Dinleyenlerin hepsi birden bağırır sonra:
“Eşkıya Dünyaya Hükümdar olmaz!”
**
Sinop Cezaevi’dir Sebahattin Ali’ye bu sözleri yazdıran.
Der ki:
(“) Sinop kalesinden uçtum denize
Tam üç gün üç gece göründü Rize
Karşıki dağlardan gel oldu bize (“)
Ve yine:
“Eşkıya Dünyaya Hükümdar olmaz!”
**
Sinop Cezaevi’nde bir türkünün sözleri daha yazıldı.
O da:
(“) Dışarıda deli dalgalar
Gelip duvarları yalar
Seni bu sesler oyalar (“)
Bu kez nakarat “Eşkıya” değildir.
Ya nedir?
“Aldırma Gönül Aldırma.”
**
1933 yılında yazılmış bu sözler günümüze kadar geldiğine göre, ortada bir “eşkıyalık” söz konusudur ve bu eşkıyalığa karşı da “aldırma gönül” diye telkin sözleri yaşamdan yer bulmaktadır.
Eşkiyalık şekil değiştirmiştir kuşkusuz.
Modernleşmiştir.
Kılığı düzgün de olabilir.
Etkin ve yetkinlerin gücünü de yasalardan alan eşkıyalıkları da mümkündür.

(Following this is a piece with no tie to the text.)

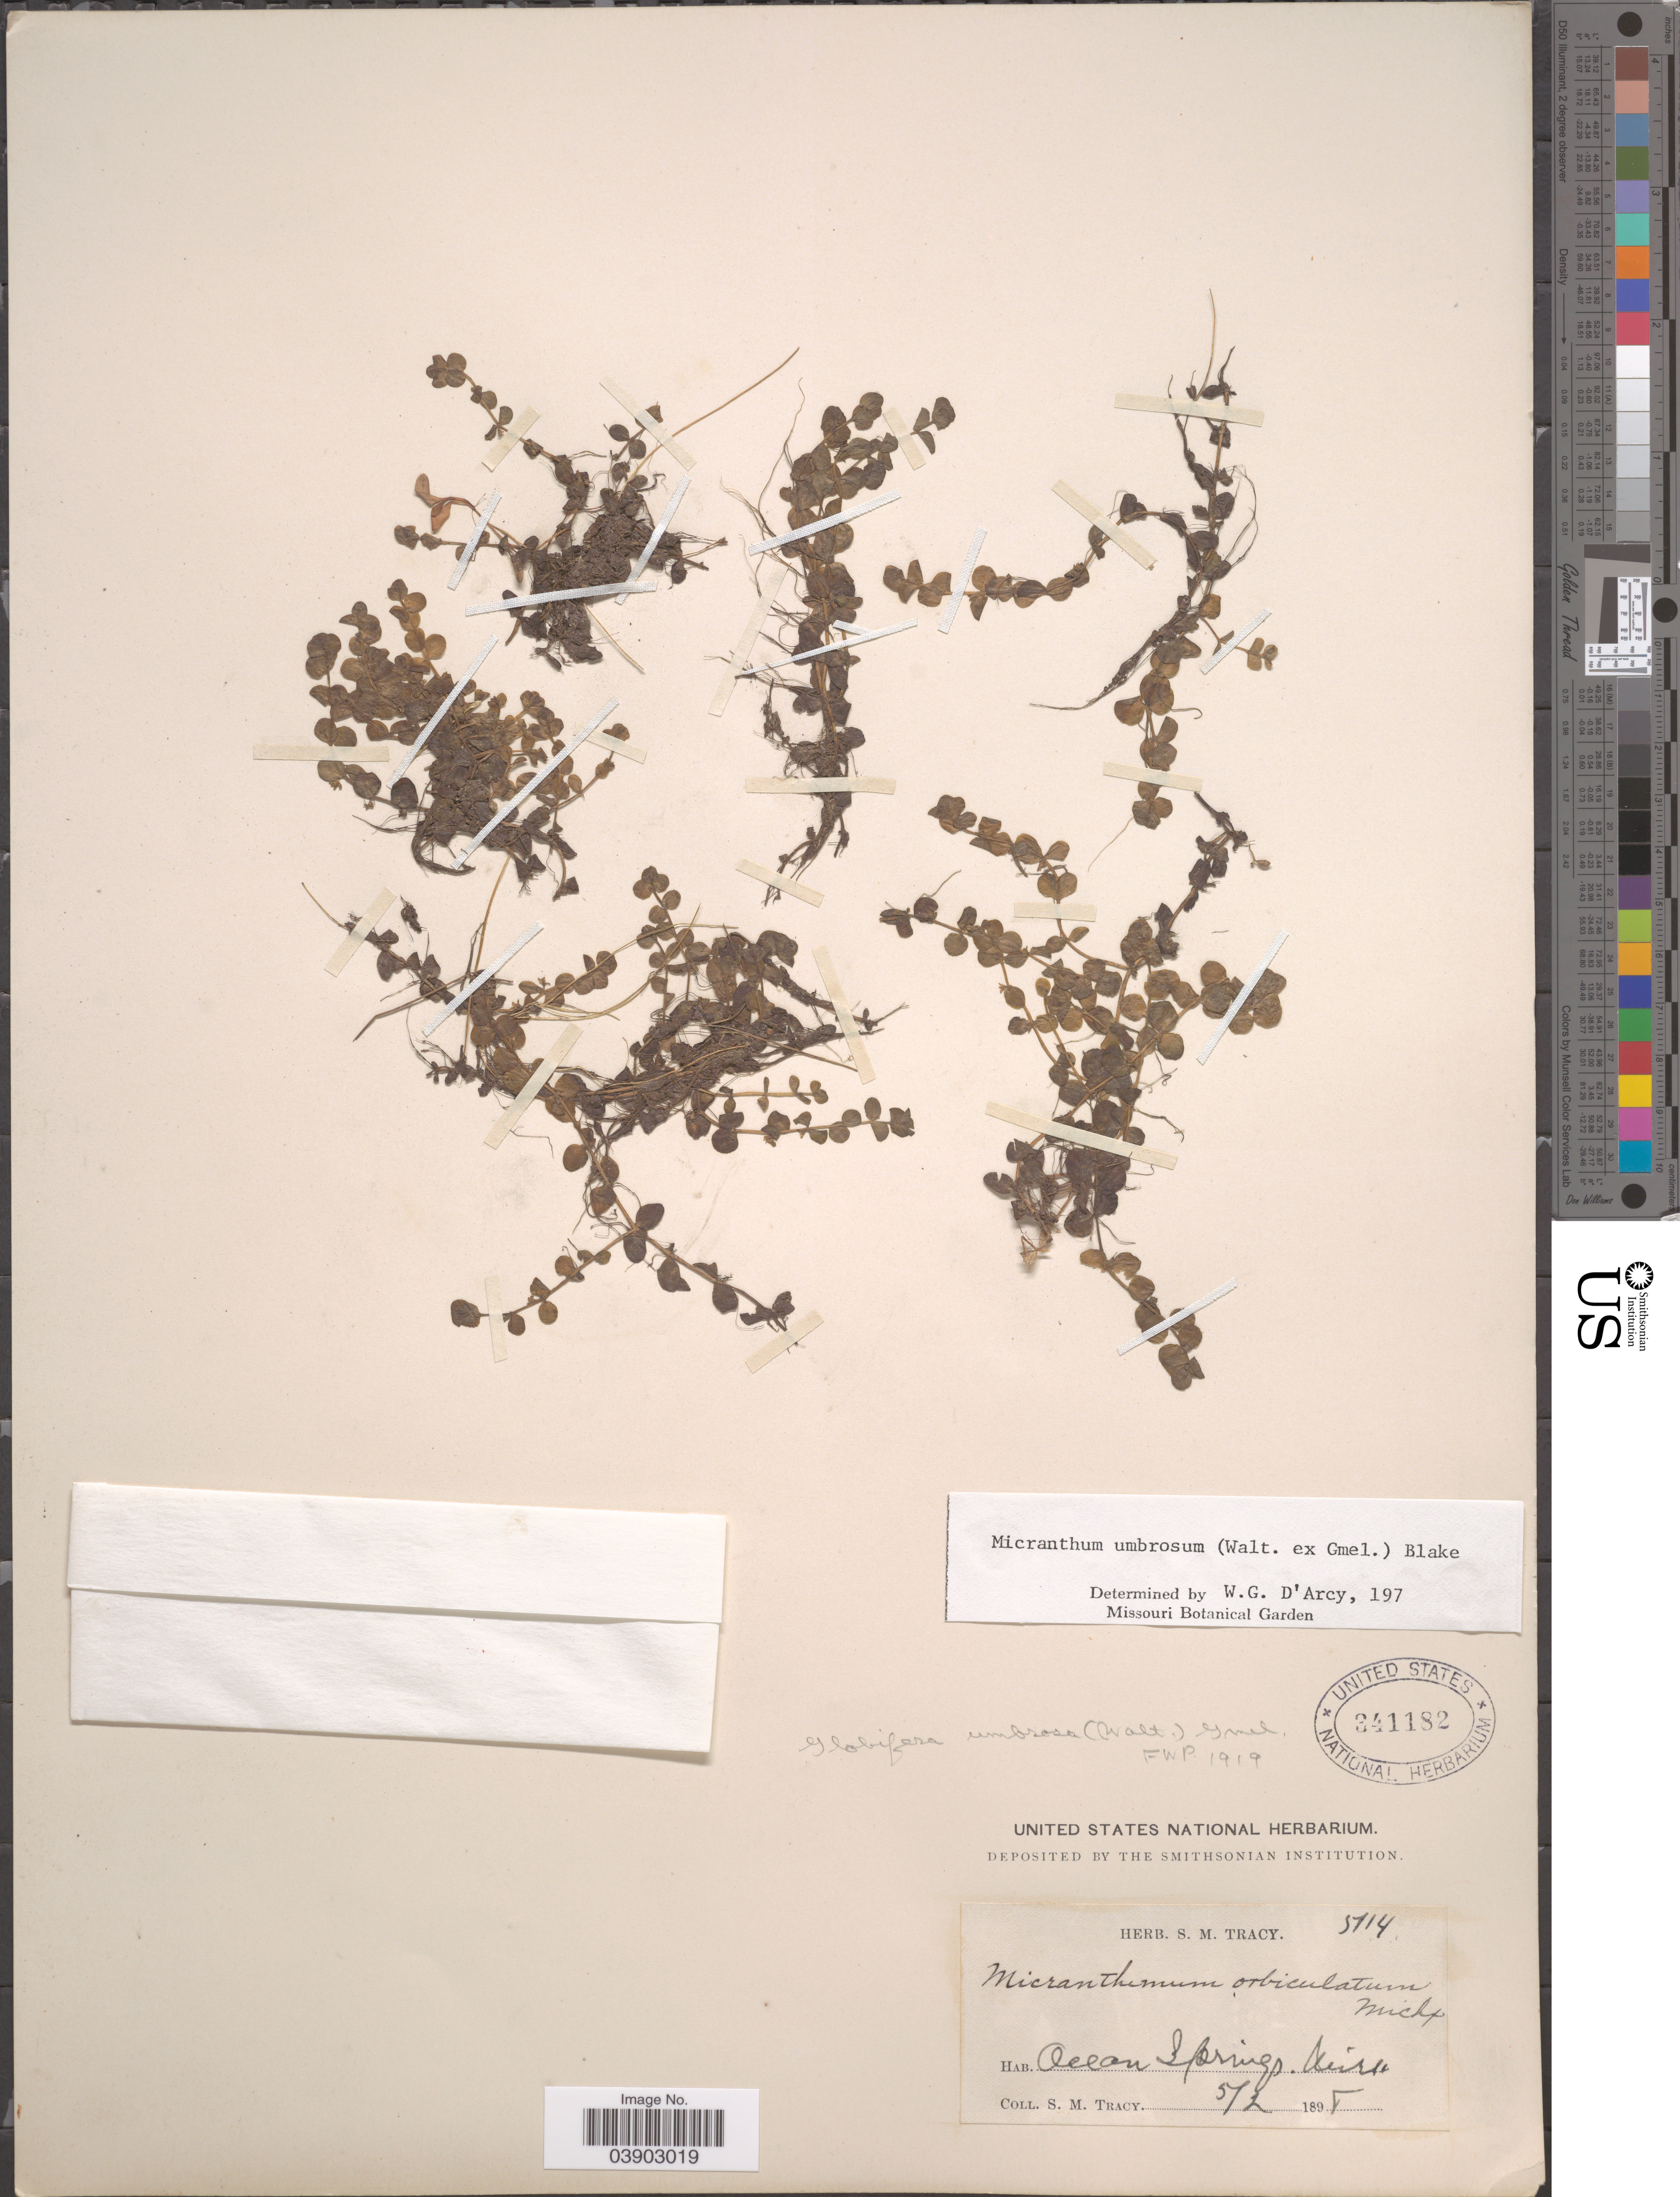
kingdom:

Hele ki konu “Burası Türkiye” ise!..
Eşkiyalık dizboyu.
Bakar mısınız, yeni Özgecan olaylarına?
Sıraya girdi mübarek (!) abazalar.
Sıra sıra…
**
Sözü çok uzatmadan ne dediğime gelmem gerekir ise:
Eşkiyalık boy boy.
Şekil şekil.
Cinsiyeti yok.
Milliyeti yok.
Irkı yok.
Dini mini de yok.
Her yerde ve toprakta var.
Bol bol yetişiyor.
Mübarekler (!) hiç de azalmıyor.
Sürüsüne bereket…
Ha; meslekte seçmiyor.
Girmediği ve kirletmediği hiçbir yer ve durum yok.
Eşkiyasız günlere olan özlememiz ile “aldırma gönül aldırma” demekten başka ne seçeneğimiz var ki?